Copy the listing below verbatim, starting at the line containing "Inference Time" and ending after the line containing "Which label corresponds to the smallest", with both of those lines included.
-*-*-
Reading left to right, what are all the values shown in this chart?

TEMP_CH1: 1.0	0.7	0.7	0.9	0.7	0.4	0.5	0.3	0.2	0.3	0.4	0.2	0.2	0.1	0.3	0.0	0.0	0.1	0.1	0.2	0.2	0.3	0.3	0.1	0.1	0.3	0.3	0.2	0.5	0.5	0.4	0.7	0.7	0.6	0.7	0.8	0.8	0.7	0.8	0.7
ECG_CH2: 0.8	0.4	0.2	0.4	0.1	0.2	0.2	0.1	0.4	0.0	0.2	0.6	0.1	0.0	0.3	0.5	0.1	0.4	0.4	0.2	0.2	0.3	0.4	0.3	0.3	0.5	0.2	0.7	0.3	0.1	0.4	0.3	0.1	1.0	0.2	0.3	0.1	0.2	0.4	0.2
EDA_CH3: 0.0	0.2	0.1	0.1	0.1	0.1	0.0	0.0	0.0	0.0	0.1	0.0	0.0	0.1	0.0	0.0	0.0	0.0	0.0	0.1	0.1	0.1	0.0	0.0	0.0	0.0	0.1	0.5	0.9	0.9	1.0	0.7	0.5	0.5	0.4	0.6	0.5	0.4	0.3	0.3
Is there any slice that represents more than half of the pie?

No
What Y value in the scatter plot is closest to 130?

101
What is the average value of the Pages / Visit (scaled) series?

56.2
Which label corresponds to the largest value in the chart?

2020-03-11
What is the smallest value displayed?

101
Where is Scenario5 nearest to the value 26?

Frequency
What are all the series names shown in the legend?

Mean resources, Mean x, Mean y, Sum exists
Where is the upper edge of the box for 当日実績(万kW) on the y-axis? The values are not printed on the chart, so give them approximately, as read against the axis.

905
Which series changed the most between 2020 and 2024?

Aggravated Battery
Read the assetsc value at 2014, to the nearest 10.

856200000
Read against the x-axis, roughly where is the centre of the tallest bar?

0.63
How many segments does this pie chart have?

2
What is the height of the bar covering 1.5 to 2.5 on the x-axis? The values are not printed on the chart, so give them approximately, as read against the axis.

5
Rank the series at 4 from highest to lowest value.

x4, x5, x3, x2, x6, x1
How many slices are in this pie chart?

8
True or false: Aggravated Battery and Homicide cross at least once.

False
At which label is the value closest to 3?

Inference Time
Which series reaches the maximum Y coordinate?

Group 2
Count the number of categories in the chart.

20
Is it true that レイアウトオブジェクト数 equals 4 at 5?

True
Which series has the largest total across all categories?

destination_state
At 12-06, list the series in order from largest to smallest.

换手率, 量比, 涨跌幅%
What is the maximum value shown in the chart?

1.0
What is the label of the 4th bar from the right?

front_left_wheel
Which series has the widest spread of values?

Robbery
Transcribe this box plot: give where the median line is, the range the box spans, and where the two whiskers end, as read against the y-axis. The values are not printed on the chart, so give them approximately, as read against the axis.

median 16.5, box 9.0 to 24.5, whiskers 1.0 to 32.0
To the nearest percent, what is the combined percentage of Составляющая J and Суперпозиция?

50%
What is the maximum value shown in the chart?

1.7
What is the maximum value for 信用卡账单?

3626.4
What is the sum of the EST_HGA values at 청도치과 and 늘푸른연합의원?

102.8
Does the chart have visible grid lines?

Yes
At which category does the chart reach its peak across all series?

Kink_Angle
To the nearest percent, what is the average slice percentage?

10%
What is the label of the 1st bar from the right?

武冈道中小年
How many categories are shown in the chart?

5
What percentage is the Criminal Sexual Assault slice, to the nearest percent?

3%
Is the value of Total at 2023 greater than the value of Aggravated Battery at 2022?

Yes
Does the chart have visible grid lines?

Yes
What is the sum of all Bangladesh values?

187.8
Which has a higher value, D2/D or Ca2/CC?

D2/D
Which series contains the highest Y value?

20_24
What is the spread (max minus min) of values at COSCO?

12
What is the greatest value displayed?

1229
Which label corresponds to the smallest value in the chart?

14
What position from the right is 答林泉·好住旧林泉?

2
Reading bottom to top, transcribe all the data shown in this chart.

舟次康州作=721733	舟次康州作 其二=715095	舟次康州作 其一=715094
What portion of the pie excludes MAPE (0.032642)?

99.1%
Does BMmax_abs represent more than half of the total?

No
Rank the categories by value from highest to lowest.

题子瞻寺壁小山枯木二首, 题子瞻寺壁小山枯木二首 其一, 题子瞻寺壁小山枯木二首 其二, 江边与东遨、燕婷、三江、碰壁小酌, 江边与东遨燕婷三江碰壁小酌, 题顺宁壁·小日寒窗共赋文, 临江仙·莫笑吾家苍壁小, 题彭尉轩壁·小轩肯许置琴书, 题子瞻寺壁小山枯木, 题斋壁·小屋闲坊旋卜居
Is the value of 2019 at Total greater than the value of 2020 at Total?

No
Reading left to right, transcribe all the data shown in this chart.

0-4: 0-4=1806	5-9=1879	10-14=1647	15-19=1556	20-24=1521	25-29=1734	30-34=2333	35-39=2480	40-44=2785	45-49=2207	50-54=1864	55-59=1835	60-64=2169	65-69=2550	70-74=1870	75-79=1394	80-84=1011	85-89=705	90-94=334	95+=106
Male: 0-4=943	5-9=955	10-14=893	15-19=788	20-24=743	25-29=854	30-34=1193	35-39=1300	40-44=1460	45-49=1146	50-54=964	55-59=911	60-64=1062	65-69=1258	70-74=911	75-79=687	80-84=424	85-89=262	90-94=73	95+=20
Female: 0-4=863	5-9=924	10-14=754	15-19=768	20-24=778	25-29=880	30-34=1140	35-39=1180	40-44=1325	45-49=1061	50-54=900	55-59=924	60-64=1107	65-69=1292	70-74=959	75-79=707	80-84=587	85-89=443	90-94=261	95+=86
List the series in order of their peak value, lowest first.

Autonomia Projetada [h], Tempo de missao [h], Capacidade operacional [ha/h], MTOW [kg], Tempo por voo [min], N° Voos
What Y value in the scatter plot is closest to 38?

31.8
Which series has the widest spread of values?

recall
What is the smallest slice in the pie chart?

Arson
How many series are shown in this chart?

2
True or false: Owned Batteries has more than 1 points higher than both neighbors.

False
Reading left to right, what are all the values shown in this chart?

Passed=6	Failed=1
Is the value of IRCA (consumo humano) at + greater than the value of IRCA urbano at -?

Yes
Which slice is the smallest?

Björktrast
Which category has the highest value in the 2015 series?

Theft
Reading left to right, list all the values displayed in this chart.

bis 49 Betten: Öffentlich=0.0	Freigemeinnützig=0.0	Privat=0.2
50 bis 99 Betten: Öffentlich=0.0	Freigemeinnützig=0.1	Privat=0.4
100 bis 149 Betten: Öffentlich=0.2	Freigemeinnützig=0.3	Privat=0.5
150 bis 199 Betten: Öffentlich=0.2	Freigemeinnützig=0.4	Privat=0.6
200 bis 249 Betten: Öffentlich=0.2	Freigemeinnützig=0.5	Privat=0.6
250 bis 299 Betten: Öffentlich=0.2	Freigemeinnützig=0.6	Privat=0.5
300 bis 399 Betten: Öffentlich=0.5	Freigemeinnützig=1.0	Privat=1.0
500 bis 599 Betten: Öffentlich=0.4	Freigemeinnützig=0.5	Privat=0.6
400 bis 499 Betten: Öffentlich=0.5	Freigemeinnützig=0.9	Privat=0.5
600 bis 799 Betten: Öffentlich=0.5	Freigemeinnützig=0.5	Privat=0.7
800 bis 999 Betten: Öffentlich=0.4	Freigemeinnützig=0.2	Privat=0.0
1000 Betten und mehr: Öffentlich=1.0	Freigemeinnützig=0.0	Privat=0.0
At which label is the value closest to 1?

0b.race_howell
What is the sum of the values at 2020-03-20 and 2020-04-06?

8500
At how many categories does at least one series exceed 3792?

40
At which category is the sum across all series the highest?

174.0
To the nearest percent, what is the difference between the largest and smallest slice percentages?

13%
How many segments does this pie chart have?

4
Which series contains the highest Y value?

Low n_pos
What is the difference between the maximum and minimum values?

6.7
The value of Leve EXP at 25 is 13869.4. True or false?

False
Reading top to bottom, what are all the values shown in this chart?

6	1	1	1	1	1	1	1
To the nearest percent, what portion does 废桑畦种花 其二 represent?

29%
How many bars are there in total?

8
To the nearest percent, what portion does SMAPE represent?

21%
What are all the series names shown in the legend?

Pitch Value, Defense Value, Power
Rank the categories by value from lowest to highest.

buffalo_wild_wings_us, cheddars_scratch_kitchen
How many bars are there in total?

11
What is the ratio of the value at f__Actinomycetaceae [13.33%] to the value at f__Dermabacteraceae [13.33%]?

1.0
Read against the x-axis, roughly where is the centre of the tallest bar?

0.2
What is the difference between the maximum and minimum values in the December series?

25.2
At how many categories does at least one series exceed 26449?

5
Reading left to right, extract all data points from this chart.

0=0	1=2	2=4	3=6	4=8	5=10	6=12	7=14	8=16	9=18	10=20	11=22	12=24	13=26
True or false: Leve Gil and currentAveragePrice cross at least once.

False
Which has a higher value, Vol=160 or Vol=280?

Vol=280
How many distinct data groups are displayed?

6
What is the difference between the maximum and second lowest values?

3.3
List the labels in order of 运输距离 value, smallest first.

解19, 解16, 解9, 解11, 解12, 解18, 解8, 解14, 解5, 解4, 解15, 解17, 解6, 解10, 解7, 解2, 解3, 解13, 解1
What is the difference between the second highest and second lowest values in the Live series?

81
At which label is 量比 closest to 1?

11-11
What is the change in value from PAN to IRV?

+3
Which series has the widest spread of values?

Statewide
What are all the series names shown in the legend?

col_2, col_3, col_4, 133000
-*-*-
RESPONSE BELOW:
Inference Time
Which series reaches the maximum Y coordinate?

Group 2
Count the number of categories in the chart.

20
Is it true that レイアウトオブジェクト数 equals 4 at 5?

True
Which series has the largest total across all categories?

destination_state
At 12-06, list the series in order from largest to smallest.

换手率, 量比, 涨跌幅%
What is the maximum value shown in the chart?

1.0
What is the label of the 4th bar from the right?

front_left_wheel
Which series has the widest spread of values?

Robbery
Transcribe this box plot: give where the median line is, the range the box spans, and where the two whiskers end, as read against the y-axis. The values are not printed on the chart, so give them approximately, as read against the axis.

median 16.5, box 9.0 to 24.5, whiskers 1.0 to 32.0
To the nearest percent, what is the combined percentage of Составляющая J and Суперпозиция?

50%
What is the maximum value shown in the chart?

1.7
What is the maximum value for 信用卡账单?

3626.4
What is the sum of the EST_HGA values at 청도치과 and 늘푸른연합의원?

102.8
Does the chart have visible grid lines?

Yes
At which category does the chart reach its peak across all series?

Kink_Angle
To the nearest percent, what is the average slice percentage?

10%
What is the label of the 1st bar from the right?

武冈道中小年
How many categories are shown in the chart?

5
What percentage is the Criminal Sexual Assault slice, to the nearest percent?

3%
Is the value of Total at 2023 greater than the value of Aggravated Battery at 2022?

Yes
Does the chart have visible grid lines?

Yes
What is the sum of all Bangladesh values?

187.8
Which has a higher value, D2/D or Ca2/CC?

D2/D
Which series contains the highest Y value?

20_24
What is the spread (max minus min) of values at COSCO?

12
What is the greatest value displayed?

1229
Which label corresponds to the smallest value in the chart?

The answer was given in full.